◆ EXCERPTED TEXT:
--------

Introduction: When Paul dictated this letter to the Romans he did so out of
mature thinking and rich experience.  His academic training, his wide
travel, his great suffering, his extensive knowledge of everyday life, and,
above all, his faith in a living Christ had all combined and convinced him
to declare his gospel. In order for righteousness to reign, the gospel must
be preached, even to the uttermost part of the earth.

We find the apostle, first of all, crystallizing the gospel of Christ into
one short statement of his prologue (1:16-17) and then enlarging his theme
in more detail in the chapters that follow. While the thrust of this epistle
is the reign of righteousness (5:12-21), the theme of the epistle is the
gospel of Christ (1:16-17) or the gospel of God. In a sense, this is Paul's
message in miniature. To appreciate all that follows we need to consider
three aspects of this gospel in which the apostle gloried:

I.  The Supremacy of the Gospel of Christ  (v. 16)

The apostle deliberately uses a negative form to express a positive truth.
He wants to convey to his readers that he is unashamedly proud of the gospel
of Christ because he believed it to be the supreme answer to world chaos.
The world of his day was made up of Jewish religion, Grecian wisdom, and
Roman power. The great words on everyone's lips were righteousness, wisdom,
and power. These words corresponded to the three strategic centers in
Jerusalem, Athens, and Rome. He was not ashamed because he knew the gospel
was:

A.  Superior to Human Righteousness 

No human righteousness can ever answer to the need of men and women. The
crisis of spirit needs an answer of the Spirit

B.  Superior to Human Wisdom 

Human thought and philosophy cannot supply the answer to the problem of
man's sin and need.  If men and women are to be saved, their one hope of
salvation is in the glorious gospel of Christ.

C.  Superior to Human Power

Despite all our modern advancements, human power is not capable of redeeming
a human soul from the slave market of sin. Man remains as sinful as ever and
has perverted God's gifts for selfish and destructive ends.

II.  The Sufficiency of the Gospel of Christ  (v. 6)

The characteristics that stand out in the sufficiency of the gospel of
Christ are threefold:

A.  The Gospel is Sufficiently Dynamic to Convince the Human Mind

It is the only power in the world that can break down the resistance of
evil, explode the false philosophies of infidelity and rationalism, and
empower a Christian to live a life of victory.  God's omnipotence is wrapped
up in the gospel.  At the very heart of this supreme message is the risen,
triumphant Lord.

--------

◆ MATERIAL PROVIDED:
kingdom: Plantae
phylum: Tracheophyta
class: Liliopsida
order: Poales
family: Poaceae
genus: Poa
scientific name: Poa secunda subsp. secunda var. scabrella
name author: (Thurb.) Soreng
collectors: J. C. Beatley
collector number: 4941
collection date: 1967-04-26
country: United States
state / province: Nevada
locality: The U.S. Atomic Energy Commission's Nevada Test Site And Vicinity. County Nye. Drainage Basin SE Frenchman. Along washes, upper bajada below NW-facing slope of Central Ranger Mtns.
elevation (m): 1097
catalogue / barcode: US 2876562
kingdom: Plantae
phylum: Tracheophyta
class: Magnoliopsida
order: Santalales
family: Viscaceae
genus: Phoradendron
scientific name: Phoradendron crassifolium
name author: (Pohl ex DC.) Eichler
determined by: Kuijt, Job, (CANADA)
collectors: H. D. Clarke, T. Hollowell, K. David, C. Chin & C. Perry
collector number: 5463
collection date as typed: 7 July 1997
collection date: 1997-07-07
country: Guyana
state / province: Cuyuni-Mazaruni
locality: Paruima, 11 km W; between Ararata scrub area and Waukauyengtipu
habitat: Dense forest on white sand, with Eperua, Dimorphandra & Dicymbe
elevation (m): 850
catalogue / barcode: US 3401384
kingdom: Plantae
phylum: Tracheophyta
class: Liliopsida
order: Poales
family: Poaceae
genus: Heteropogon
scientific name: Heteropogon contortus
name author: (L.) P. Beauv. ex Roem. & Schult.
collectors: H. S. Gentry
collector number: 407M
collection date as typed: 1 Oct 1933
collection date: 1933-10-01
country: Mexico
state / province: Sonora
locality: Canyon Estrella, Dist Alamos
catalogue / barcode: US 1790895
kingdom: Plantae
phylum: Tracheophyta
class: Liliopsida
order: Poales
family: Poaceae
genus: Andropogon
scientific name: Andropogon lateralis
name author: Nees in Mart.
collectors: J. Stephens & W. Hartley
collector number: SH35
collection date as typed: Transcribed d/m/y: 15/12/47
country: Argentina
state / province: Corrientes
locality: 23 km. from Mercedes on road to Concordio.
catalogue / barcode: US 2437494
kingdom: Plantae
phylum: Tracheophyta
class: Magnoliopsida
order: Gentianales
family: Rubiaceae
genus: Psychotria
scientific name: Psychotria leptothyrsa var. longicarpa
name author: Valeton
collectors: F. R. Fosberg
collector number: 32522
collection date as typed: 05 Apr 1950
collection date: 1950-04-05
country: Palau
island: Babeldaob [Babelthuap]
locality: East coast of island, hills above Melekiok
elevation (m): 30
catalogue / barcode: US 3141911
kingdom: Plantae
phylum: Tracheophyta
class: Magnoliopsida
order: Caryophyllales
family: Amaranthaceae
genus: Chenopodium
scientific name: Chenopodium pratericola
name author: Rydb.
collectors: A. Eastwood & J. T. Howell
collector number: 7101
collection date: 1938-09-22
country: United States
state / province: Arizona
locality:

--------

◆ TASK BRIEF: Copy out, word for word, the passage of the Romans sermon outline that opens with the words containing "We find the" and closes with "a positive truth.".

◆ COMPLETED EXERCISE:
We find the apostle, first of all, crystallizing the gospel of Christ into
one short statement of his prologue (1:16-17) and then enlarging his theme
in more detail in the chapters that follow. While the thrust of this epistle
is the reign of righteousness (5:12-21), the theme of the epistle is the
gospel of Christ (1:16-17) or the gospel of God. In a sense, this is Paul's
message in miniature. To appreciate all that follows we need to consider
three aspects of this gospel in which the apostle gloried:

I.  The Supremacy of the Gospel of Christ  (v. 16)

The apostle deliberately uses a negative form to express a positive truth.